Transcribed page contents
------------------------------------

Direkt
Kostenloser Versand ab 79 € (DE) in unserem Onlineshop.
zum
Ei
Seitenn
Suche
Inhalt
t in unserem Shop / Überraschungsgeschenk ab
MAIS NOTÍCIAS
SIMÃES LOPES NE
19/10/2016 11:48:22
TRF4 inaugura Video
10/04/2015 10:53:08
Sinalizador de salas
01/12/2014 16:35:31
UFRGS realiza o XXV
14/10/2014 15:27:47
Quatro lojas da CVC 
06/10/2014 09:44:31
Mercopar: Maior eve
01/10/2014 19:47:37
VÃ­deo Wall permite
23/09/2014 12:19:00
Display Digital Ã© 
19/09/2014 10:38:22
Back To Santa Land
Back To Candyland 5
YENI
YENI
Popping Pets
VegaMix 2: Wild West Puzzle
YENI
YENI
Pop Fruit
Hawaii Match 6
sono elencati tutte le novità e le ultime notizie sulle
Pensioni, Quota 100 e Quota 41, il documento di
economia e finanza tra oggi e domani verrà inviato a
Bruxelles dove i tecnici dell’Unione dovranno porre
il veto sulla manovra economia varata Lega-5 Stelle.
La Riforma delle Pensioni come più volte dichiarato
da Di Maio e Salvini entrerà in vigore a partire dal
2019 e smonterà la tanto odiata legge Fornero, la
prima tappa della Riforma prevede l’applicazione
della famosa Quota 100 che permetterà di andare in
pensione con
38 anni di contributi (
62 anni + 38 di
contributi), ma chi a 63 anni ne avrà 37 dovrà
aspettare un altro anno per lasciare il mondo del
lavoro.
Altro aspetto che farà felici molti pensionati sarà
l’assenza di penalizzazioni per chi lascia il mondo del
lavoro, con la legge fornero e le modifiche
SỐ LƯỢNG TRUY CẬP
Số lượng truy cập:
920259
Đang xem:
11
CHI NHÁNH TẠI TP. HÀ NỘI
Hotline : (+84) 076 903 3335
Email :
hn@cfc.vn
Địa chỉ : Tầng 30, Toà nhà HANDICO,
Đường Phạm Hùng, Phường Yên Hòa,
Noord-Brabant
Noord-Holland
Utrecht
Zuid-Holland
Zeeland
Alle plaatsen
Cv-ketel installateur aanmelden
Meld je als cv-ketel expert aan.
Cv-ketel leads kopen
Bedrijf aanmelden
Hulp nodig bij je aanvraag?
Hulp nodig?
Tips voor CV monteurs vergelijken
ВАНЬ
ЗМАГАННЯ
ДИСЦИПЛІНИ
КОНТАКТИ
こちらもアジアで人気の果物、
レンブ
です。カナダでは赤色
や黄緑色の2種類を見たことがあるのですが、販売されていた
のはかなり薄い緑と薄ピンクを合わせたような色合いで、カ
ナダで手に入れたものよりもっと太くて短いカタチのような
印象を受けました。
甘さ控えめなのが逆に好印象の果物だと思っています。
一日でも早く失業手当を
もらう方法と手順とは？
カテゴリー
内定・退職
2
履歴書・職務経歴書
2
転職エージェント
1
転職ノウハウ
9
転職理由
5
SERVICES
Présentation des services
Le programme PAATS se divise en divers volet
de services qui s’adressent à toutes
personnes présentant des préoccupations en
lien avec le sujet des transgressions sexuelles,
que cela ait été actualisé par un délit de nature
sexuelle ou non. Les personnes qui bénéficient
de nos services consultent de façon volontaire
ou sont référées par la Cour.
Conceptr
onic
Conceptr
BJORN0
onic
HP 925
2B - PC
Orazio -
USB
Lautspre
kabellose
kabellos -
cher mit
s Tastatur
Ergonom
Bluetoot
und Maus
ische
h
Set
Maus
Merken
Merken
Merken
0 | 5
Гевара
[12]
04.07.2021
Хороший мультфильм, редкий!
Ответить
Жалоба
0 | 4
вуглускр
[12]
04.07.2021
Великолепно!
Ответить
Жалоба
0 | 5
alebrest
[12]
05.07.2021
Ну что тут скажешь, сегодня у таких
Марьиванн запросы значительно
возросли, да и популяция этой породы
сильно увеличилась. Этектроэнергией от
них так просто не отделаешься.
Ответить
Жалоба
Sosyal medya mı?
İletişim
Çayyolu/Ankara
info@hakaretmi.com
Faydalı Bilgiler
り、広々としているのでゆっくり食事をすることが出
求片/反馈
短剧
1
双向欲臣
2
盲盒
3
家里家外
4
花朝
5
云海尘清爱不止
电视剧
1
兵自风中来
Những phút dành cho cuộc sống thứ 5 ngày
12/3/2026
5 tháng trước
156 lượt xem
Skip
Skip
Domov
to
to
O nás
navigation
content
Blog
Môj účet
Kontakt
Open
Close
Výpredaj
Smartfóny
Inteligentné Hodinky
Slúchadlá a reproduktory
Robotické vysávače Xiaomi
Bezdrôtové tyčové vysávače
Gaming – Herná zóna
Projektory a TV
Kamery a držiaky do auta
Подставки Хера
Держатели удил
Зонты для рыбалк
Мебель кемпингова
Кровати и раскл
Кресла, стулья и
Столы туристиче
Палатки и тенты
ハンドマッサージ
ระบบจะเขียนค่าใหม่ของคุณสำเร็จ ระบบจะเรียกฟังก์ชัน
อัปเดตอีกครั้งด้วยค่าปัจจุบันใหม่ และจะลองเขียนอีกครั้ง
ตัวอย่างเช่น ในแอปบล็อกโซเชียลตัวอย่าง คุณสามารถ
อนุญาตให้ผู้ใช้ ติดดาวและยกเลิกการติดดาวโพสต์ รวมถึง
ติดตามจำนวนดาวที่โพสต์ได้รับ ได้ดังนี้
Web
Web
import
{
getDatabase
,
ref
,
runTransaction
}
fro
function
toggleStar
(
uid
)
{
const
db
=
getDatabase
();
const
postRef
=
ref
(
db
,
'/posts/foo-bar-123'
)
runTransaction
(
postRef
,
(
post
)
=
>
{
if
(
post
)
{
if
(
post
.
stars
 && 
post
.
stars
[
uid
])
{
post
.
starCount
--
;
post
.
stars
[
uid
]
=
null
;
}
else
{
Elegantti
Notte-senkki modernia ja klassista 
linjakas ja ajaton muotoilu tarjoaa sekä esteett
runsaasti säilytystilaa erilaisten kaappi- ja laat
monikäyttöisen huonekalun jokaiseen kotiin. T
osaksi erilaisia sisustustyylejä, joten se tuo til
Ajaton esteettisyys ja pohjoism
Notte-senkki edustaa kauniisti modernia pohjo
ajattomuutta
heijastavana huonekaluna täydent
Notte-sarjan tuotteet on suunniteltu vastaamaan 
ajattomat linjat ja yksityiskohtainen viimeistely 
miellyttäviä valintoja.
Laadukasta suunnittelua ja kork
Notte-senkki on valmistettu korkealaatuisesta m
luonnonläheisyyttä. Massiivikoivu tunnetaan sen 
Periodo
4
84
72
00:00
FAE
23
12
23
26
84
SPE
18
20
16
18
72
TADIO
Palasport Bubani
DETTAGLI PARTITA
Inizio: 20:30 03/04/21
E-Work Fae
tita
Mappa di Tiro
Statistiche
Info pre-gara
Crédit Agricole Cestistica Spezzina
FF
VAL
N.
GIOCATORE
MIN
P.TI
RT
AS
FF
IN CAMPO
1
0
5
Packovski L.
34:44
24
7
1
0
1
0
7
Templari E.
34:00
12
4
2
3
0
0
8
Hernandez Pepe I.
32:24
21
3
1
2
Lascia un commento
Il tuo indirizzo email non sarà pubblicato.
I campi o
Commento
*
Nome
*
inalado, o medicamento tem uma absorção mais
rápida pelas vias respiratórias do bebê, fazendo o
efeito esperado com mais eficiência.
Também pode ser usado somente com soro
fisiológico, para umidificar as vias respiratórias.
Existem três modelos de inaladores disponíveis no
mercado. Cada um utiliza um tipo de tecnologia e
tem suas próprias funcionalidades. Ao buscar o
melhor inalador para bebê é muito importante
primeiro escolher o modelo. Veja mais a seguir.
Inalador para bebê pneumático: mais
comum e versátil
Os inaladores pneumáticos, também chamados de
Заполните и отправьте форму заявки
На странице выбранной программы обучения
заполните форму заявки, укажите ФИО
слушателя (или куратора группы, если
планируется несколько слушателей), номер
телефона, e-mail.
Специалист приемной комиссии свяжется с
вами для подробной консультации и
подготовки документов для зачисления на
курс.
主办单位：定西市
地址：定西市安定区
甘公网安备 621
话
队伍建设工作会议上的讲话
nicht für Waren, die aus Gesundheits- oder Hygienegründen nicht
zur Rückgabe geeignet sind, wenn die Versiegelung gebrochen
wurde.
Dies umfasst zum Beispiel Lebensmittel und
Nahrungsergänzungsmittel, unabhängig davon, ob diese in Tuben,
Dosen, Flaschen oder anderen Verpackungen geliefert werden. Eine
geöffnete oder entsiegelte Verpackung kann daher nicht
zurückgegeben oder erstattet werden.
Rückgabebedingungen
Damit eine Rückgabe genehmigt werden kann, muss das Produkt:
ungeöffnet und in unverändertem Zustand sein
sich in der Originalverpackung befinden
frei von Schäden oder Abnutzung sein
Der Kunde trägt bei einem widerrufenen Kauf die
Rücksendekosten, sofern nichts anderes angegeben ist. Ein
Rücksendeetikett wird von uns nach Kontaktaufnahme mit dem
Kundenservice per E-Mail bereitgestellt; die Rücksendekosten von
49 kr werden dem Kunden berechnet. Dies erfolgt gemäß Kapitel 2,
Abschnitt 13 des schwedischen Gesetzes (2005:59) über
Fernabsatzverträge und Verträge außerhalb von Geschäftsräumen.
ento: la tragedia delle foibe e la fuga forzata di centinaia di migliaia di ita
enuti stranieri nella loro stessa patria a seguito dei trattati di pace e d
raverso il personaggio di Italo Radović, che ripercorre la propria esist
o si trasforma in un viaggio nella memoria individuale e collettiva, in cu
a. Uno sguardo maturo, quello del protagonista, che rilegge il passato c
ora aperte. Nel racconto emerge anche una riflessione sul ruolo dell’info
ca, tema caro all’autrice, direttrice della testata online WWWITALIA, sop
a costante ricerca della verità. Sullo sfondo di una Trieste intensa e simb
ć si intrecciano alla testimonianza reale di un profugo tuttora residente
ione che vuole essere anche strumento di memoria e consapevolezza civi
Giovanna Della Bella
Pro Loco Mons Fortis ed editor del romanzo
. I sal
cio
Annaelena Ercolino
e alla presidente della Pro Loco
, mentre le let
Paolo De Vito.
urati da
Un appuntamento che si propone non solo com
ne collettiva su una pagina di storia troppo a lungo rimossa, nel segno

------------------------------------

# What you should do:
Output as a numbered list the lines of the rows from the start of the rows through the line that contains "Bruxelles dove i", leaving out any blank lines.

# Answer to the problem:
1. Direkt
2. Kostenloser Versand ab 79 € (DE) in unserem Onlineshop.
3. zum
4. Ei
5. Seitenn
6. Suche
7. Inhalt
8. t in unserem Shop / Überraschungsgeschenk ab
9. MAIS NOTÍCIAS
10. SIMÃES LOPES NE
11. 19/10/2016 11:48:22
12. TRF4 inaugura Video
13. 10/04/2015 10:53:08
14. Sinalizador de salas
15. 01/12/2014 16:35:31
16. UFRGS realiza o XXV
17. 14/10/2014 15:27:47
18. Quatro lojas da CVC 
19. 06/10/2014 09:44:31
20. Mercopar: Maior eve
21. 01/10/2014 19:47:37
22. VÃ­deo Wall permite
23. 23/09/2014 12:19:00
24. Display Digital Ã© 
25. 19/09/2014 10:38:22
26. Back To Santa Land
27. Back To Candyland 5
28. YENI
29. YENI
30. Popping Pets
31. VegaMix 2: Wild West Puzzle
32. YENI
33. YENI
34. Pop Fruit
35. Hawaii Match 6
36. sono elencati tutte le novità e le ultime notizie sulle
37. Pensioni, Quota 100 e Quota 41, il documento di
38. economia e finanza tra oggi e domani verrà inviato a
39. Bruxelles dove i tecnici dell’Unione dovranno porre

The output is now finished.